Marine Midland Posts Loss Of $37 Million in Quarter
Continuing its string of weak results, Marine Midland Banks Inc. reported a loss Tuesday of $37 million in the second quarter.
Marine, a wholly owned subsidiary of Hongkong and Shanghai Banking Corp., has been plagued by problem real estate loans in the Northeast and loans to lesser-developed countries. Last year, its parent replenished its dwindling capital with a $300 million infusion.
$109.3 Million First-Half Loss
It recently ousted is chairman, Geoffrey A. Thompson, and replaced him with John R.H. Bond, a 30-year veteran of Marine's parent. For the first half of 1991, the Buffalo-based banking company reported a loss of $109. 3 million.

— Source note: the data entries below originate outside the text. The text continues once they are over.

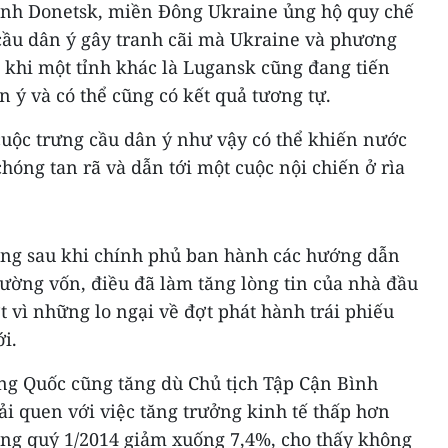
 tỉnh Donetsk, miền Đông Ukraine ủng hộ quy chế
 cầu dân ý gây tranh cãi mà Ukraine và phương
 khi một tỉnh khác là Lugansk cũng đang tiến
 ý và có thể cũng có kết quả tương tự.
uộc trưng cầu dân ý như vậy có thể khiến nước
hóng tan rã và dẫn tới một cuộc nội chiến ở rìa
ng sau khi chính phủ ban hành các hướng dẫn
trường vốn, điều đã làm tăng lòng tin của nhà đầu
t vì những lo ngại về đợt phát hành trái phiếu
i.
ng Quốc cũng tăng dù Chủ tịch Tập Cận Bình
i quen với việc tăng trưởng kinh tế thấp hơn
ong quý 1/2014 giảm xuống 7,4%, cho thấy không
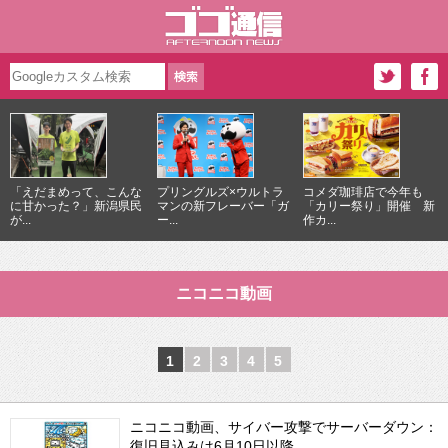
「えだまめって、こんな
プリングルズ×ウルトラ
コメダ珈琲店で今年も
に甘かった？」新潟県民
マンの新フレーバー「ガ
「カリー祭り」開催 新
が...
ー...
作カ...
ニコニコ動画
1
2
3
4
5
ニコニコ動画、サイバー攻撃でサーバーダウン：
復旧見込みは6月10日以降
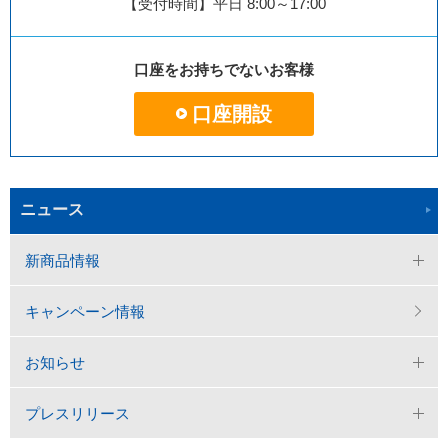
【受付時間】平日 8:00～17:00
口座をお持ちでないお客様
口座開設
ニュース
新商品情報
キャンペーン情報
お知らせ
プレスリリース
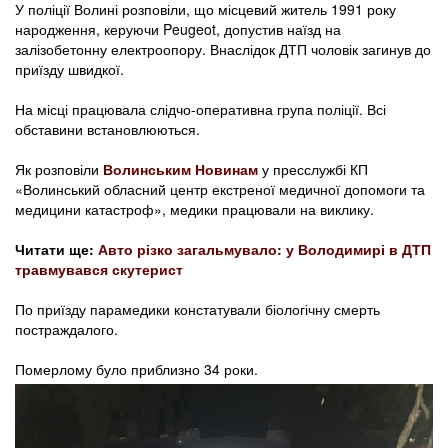
У поліції Волині розповіли, що місцевий житель 1991 року
народження, керуючи Peugeot, допустив наїзд на
залізобетонну електроопору. Внаслідок ДТП чоловік загинув до
приїзду швидкої.
На місці працювала слідчо-оперативна група поліції. Всі
обставини встановлюються.
Як розповіли
Волинським Новинам
у пресслужбі КП
«Волинський обласний центр екстреної медичної допомоги та
медицини катастроф», медики працювали на виклику.
Читати ще:
Авто різко загальмувало: у Володимирі в ДТП
травмувався скутерист
По приїзду парамедики констатували біологічну смерть
постраждалого.
Померлому було приблизно 34 роки.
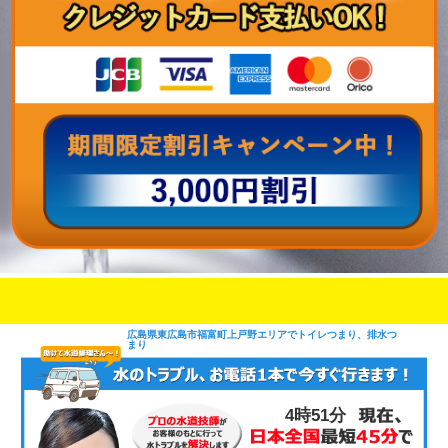
即日修理対応可能
今お電話いただけましたら
です
広島県東広島市福富町上戸野エリアでトイレつまり、排水つ
まり
4時51分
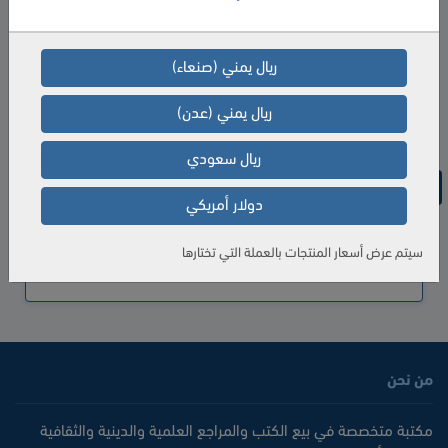
الكمية
إضافة إلى السلة
ريال يمني (صنعاء)
ريال يمني (عدن)
ريال سعودي
المواصفات
دولار أمريكي
المؤلف
مصطفى محمود
سيتم عرض أسعار المنتجات بالعملة التي تختارها
من نحن
مكتبة متخصصة في بيع الكتب والمراجع العلمية والدينية والثقافية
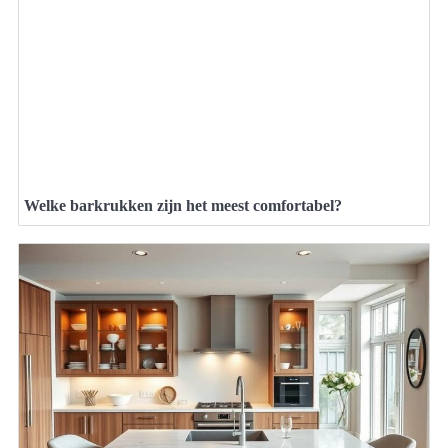
Welke barkrukken zijn het meest comfortabel?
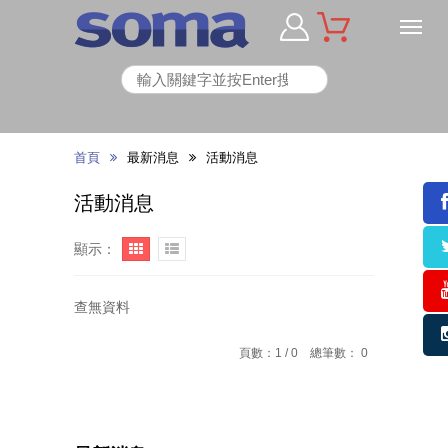
首頁
最新消息
活動消息
活動消息
顯示：
查無資料
頁數：1 / 0 總筆數： 0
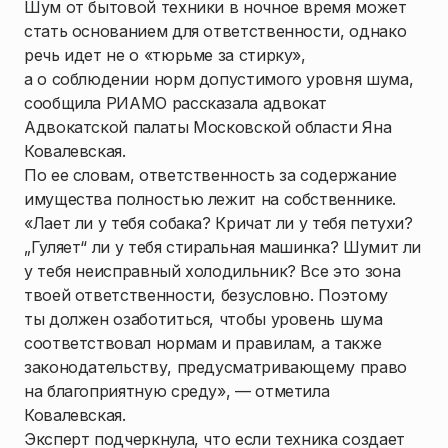
Шум от бытовой техники в ночное время может
стать основанием для ответственности, однако
речь идет не о «тюрьме за стирку»,
а о соблюдении норм допустимого уровня шума,
сообщила РИАМО рассказала адвокат
Адвокатской палаты Московской области Яна
Ковалевская.
По ее словам, ответственность за содержание
имущества полностью лежит на собственнике.
«Лает ли у тебя собака? Кричат ли у тебя петухи?
„Гуляет“ ли у тебя стиральная машинка? Шумит ли
у тебя неисправный холодильник? Все это зона
твоей ответственности, безусловно. Поэтому
ты должен озаботиться, чтобы уровень шума
соответствовал нормам и правилам, а также
законодательству, предусматривающему право
на благоприятную среду», — отметила
Ковалевская.
Эксперт подчеркнула, что если техника создает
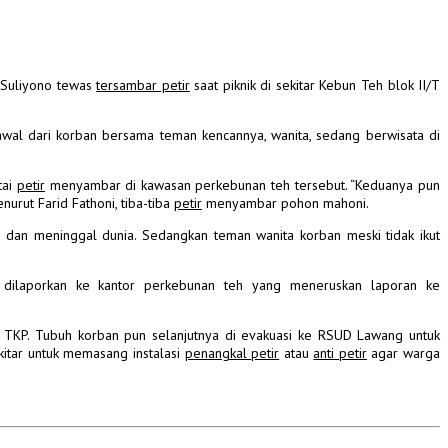
h Suliyono tewas
tersambar petir
saat piknik di sekitar Kebun Teh blok II/T
awal dari korban bersama teman kencannya, wanita, sedang berwisata di
tai
petir
menyambar di kawasan perkebunan teh tersebut.
“Keduanya pun
nurut Farid Fathoni, tiba-tiba
petir
menyambar pohon mahoni.
uh dan meninggal dunia. Sedangkan teman wanita korban meski tidak ikut
n dilaporkan ke kantor perkebunan teh yang meneruskan laporan ke
 TKP.
Tubuh korban pun selanjutnya di evakuasi ke RSUD Lawang untuk
ekitar untuk memasang instalasi
penangkal petir
atau
anti petir
agar warga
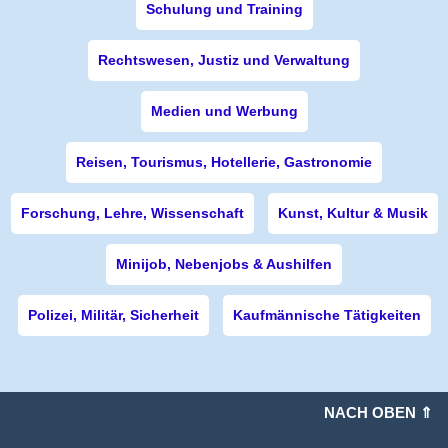
Schulung und Training
Rechtswesen, Justiz und Verwaltung
Medien und Werbung
Reisen, Tourismus, Hotellerie, Gastronomie
Forschung, Lehre, Wissenschaft
Kunst, Kultur & Musik
Minijob, Nebenjobs & Aushilfen
Polizei, Militär, Sicherheit
Kaufmännische Tätigkeiten
NACH OBEN ⇑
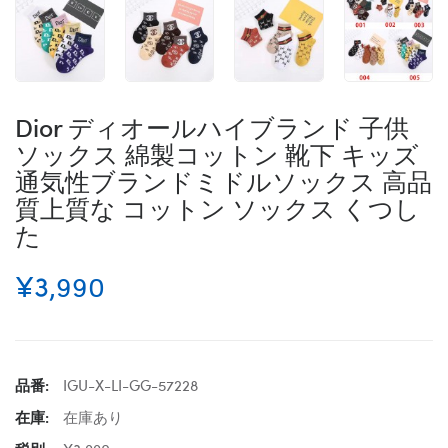
Dior ディオールハイブランド 子供
ソックス 綿製コットン 靴下 キッズ
通気性ブランドミドルソックス 高品
質上質な コットン ソックス くつし
た
¥3,990
品番:
IGU-X-LI-GG-57228
在庫:
在庫あり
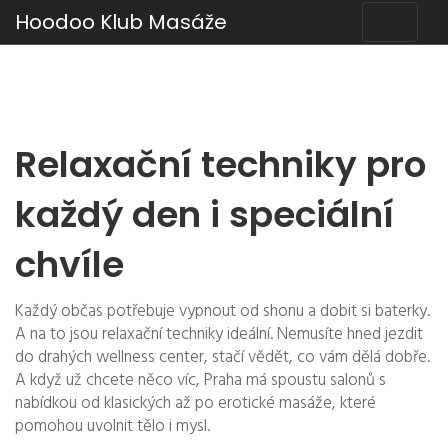
Hoodoo Klub Masáže
Relaxační techniky pro
každý den i speciální
chvíle
Každý občas potřebuje vypnout od shonu a dobit si baterky.
A na to jsou relaxační techniky ideální. Nemusíte hned jezdit
do drahých wellness center, stačí vědět, co vám dělá dobře.
A když už chcete něco víc, Praha má spoustu salonů s
nabídkou od klasických až po erotické masáže, které
pomohou uvolnit tělo i mysl.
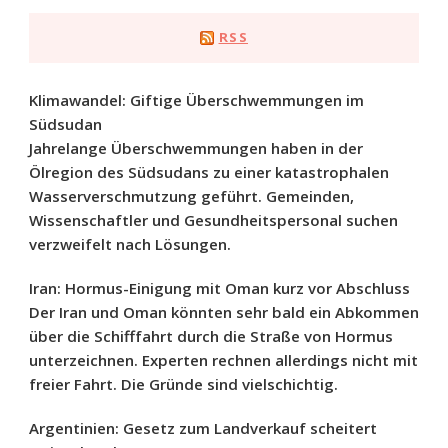
RSS
Klimawandel: Giftige Überschwemmungen im
Südsudan
Jahrelange Überschwemmungen haben in der
Ölregion des Südsudans zu einer katastrophalen
Wasserverschmutzung geführt. Gemeinden,
Wissenschaftler und Gesundheitspersonal suchen
verzweifelt nach Lösungen.
Iran: Hormus-Einigung mit Oman kurz vor Abschluss
Der Iran und Oman könnten sehr bald ein Abkommen
über die Schifffahrt durch die Straße von Hormus
unterzeichnen. Experten rechnen allerdings nicht mit
freier Fahrt. Die Gründe sind vielschichtig.
Argentinien: Gesetz zum Landverkauf scheitert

Mr. Bond attributed the quarterly losses to real estate and the cost of reserving against credit losses. "These results are disappointing," he said.
Its provision for loan losses was $31.9 million, compared to $109.4 million in the first quarter and $111 million in the year-ago quarter, when it lost $25.8 million.
But Marine wrote off $202 million of bad loans in the latest quarter, resulting in a net reduction of its loan-loss reserve. Marine's allowance now stands at $702.7 million, down from $873.4 million at the end of the first quarter.
The results include a $15.1 million writedown of a preferred stock investment in an undisclosed U.S. regional bank holding company.
Excluding sovereign debt, nonperforming loans stood at $985.9 million, up 13% from yearend. It did not break out the quarterly figures.
The company has made progress in reducing costs. Operating expenses, excluding restructuring and credit costs, were down 13.1% from the year-ago quarter, and 5.4% below the first quarter of 1991, the company said.